Instruction —
Please gather and copy in full every line of the material below that contains the word "cava". Matching is case-sensitive.

Input records —

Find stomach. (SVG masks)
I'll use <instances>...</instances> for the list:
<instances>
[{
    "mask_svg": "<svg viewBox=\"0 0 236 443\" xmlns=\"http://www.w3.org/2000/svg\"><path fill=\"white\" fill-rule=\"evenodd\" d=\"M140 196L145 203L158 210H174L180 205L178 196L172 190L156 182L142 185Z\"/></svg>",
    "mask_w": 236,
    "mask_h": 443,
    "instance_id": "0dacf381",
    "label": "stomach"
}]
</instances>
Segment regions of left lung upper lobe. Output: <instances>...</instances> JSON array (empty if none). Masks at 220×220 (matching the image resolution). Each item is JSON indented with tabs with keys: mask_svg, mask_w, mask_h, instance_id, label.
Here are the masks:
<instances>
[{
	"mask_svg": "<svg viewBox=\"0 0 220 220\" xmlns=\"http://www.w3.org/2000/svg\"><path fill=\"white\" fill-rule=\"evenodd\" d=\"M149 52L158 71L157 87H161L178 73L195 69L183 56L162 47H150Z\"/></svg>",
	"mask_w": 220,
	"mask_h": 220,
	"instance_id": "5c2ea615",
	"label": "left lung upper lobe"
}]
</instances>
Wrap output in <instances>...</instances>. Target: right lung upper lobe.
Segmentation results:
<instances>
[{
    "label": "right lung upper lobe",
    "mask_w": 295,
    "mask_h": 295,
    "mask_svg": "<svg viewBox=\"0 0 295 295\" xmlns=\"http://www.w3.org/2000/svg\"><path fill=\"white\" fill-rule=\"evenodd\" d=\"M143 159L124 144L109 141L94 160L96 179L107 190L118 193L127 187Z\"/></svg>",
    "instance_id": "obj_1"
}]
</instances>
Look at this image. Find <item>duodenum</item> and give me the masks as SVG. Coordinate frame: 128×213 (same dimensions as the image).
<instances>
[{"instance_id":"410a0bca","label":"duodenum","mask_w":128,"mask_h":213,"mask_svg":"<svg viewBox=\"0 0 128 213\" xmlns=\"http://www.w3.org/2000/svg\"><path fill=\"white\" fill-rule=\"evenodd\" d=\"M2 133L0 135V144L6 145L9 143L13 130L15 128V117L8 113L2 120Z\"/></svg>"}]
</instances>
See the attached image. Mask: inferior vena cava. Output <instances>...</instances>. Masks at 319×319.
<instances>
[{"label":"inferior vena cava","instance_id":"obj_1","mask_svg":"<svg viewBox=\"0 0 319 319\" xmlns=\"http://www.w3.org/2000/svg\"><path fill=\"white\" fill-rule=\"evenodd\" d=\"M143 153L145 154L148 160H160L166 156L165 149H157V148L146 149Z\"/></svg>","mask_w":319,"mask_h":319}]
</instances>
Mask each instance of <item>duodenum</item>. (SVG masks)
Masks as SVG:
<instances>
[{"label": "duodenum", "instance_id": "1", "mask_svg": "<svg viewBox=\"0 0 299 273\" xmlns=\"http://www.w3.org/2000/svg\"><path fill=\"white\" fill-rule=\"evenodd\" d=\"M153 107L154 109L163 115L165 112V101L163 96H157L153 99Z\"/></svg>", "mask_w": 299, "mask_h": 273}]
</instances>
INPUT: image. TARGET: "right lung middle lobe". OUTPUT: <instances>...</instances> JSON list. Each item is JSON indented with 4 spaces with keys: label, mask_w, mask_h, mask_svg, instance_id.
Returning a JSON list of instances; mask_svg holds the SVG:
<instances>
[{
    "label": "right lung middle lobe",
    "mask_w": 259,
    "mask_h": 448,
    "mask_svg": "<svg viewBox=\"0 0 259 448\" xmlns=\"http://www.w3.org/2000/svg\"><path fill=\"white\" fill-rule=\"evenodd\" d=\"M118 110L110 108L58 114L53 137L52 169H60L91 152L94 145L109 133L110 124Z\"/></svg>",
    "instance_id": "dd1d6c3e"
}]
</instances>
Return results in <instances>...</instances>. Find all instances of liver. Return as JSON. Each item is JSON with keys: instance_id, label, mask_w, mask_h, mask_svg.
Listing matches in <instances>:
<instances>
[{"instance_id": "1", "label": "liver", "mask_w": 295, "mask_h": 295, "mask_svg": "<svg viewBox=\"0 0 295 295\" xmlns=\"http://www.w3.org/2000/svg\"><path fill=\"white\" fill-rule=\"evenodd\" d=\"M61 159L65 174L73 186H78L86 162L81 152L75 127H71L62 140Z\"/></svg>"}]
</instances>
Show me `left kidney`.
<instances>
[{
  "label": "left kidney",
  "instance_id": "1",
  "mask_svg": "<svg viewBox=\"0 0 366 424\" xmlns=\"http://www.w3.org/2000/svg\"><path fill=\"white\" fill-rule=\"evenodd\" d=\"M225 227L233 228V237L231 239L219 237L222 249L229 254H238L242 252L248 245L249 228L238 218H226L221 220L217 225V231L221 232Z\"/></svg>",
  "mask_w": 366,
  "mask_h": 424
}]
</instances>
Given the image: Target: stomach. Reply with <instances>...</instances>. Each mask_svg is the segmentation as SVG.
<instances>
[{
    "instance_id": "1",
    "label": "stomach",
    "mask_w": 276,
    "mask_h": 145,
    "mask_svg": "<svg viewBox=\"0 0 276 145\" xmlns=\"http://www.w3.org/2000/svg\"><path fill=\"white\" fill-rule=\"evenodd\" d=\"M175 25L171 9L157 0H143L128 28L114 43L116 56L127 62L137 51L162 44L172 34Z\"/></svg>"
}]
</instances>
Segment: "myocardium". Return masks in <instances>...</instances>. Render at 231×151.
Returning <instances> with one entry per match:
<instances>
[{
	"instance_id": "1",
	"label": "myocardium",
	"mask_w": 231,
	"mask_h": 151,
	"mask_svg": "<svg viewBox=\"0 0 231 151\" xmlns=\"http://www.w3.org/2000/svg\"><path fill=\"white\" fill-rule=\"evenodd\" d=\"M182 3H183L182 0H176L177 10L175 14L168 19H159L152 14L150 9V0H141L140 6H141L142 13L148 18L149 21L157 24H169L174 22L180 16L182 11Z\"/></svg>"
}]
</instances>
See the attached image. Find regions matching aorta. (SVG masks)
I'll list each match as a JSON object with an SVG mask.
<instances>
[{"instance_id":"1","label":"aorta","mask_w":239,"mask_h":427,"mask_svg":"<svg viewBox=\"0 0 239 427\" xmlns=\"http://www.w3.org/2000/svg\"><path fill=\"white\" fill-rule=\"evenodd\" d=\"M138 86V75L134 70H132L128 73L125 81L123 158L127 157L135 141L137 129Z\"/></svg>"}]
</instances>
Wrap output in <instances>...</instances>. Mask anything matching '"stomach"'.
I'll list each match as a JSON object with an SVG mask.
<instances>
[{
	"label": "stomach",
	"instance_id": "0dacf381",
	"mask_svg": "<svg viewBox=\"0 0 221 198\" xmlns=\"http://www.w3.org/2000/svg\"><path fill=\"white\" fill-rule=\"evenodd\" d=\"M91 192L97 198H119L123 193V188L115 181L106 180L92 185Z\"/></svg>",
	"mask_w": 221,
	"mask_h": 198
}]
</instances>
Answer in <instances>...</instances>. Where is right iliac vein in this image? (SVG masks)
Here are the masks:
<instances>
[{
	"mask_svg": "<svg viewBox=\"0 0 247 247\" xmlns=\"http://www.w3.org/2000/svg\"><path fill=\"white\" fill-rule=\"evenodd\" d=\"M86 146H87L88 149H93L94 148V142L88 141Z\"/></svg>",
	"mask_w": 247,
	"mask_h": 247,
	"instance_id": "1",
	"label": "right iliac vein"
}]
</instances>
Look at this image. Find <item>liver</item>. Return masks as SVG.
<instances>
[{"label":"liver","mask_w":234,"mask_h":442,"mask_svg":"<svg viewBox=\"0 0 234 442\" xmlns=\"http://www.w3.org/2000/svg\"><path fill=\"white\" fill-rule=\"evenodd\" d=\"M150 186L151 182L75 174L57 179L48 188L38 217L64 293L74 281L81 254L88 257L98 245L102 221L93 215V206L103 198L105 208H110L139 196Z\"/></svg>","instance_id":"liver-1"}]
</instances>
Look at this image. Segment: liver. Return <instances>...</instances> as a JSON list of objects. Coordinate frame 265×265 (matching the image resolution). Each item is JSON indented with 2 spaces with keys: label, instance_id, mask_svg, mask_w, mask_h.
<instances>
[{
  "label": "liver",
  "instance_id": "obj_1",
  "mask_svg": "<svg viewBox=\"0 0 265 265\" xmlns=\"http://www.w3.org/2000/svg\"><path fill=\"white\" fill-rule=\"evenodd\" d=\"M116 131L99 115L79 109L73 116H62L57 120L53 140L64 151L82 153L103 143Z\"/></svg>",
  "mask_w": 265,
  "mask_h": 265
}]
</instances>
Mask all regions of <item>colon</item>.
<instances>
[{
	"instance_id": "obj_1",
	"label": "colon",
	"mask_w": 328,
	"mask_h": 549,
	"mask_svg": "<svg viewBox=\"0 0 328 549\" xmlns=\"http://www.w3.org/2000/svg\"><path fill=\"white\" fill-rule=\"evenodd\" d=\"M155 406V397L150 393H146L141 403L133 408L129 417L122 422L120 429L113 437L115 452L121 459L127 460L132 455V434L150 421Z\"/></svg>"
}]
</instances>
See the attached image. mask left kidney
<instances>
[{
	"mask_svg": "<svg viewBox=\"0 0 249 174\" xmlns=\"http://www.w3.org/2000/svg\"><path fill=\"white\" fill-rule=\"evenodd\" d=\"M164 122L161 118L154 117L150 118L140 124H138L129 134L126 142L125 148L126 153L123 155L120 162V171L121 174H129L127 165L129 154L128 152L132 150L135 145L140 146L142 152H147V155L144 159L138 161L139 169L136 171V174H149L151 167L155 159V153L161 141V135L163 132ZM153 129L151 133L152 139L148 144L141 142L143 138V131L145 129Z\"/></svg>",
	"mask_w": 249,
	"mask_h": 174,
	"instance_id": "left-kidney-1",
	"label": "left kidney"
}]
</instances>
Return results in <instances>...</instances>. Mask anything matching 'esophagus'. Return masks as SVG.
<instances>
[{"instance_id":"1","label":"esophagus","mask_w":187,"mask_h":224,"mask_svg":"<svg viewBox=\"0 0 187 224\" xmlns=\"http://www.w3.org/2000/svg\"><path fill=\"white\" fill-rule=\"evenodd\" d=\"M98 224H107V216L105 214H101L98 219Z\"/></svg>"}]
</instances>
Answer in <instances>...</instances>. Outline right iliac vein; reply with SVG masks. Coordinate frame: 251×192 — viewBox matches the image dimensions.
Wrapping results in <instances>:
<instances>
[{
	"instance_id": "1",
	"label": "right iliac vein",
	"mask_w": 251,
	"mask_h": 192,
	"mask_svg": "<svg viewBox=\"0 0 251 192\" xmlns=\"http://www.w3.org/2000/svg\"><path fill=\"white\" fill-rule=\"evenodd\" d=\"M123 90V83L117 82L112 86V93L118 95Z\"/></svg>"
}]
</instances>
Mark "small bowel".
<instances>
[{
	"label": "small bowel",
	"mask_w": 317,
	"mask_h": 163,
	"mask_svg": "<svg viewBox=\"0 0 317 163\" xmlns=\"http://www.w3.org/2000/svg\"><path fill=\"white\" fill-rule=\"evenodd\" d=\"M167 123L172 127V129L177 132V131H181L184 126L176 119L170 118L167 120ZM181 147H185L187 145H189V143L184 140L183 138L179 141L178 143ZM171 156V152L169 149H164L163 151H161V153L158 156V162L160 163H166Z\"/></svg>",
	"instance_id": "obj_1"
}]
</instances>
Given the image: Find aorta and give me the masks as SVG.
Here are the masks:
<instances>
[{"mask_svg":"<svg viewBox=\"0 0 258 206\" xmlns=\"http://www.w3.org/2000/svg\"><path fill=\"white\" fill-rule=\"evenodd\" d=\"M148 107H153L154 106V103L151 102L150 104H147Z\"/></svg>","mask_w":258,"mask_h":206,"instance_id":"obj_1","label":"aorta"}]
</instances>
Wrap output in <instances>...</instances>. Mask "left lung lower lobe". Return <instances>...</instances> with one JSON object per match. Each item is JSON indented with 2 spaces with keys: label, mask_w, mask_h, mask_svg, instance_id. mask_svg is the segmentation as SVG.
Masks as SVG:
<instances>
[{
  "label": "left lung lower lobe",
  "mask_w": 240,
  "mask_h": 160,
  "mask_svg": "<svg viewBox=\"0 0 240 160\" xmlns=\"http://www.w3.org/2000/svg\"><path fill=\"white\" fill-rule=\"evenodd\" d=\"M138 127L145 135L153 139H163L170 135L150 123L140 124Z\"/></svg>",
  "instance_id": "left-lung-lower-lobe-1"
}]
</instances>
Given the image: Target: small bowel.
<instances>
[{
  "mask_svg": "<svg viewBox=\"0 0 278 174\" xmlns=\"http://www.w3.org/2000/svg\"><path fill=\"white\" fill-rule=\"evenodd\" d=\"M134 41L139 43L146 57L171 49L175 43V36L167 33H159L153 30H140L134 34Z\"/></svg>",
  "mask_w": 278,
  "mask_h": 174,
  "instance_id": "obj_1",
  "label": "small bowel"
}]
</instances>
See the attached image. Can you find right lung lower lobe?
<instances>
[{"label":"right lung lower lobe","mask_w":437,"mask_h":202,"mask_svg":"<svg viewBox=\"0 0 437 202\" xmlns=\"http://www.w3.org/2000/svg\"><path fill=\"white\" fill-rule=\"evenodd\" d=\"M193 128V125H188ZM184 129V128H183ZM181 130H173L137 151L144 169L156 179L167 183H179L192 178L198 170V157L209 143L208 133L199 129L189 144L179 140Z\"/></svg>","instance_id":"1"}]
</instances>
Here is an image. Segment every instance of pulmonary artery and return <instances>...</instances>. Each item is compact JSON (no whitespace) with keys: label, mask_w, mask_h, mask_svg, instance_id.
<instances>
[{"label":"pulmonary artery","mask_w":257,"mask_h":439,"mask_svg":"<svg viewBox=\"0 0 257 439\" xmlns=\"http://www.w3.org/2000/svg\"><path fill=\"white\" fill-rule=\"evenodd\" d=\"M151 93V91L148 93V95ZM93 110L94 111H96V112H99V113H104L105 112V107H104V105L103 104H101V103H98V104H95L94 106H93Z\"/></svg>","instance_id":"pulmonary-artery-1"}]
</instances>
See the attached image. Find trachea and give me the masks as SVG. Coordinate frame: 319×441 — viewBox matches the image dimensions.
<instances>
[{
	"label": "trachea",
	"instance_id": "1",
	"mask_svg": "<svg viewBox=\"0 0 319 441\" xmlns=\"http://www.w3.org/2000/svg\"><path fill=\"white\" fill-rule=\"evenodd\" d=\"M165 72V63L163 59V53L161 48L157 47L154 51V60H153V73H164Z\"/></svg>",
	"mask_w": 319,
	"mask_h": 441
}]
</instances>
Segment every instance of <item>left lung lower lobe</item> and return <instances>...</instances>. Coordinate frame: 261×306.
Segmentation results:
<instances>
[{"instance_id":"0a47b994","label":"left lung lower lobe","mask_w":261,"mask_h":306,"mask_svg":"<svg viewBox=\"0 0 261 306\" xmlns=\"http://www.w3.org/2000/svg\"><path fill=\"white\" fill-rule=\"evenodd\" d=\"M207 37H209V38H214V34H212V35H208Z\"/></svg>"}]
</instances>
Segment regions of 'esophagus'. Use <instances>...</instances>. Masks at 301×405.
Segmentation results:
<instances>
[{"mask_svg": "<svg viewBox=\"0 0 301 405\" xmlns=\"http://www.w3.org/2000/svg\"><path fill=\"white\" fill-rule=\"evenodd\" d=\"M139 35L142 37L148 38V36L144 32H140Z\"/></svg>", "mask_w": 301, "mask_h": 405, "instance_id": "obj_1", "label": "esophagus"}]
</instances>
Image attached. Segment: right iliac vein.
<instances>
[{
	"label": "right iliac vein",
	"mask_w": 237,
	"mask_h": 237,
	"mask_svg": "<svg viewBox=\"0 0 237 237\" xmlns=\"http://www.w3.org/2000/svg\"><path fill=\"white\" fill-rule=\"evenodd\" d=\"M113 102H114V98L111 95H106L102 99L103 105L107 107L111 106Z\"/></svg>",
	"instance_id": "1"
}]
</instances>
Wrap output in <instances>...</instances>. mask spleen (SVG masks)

Worked solution —
See the attached image. Mask: inferior vena cava. Output <instances>...</instances>. Masks at 319×319.
[{"label":"inferior vena cava","instance_id":"obj_1","mask_svg":"<svg viewBox=\"0 0 319 319\" xmlns=\"http://www.w3.org/2000/svg\"><path fill=\"white\" fill-rule=\"evenodd\" d=\"M143 153L145 154L148 160H160L166 156L165 149H157V148L146 149Z\"/></svg>","mask_w":319,"mask_h":319}]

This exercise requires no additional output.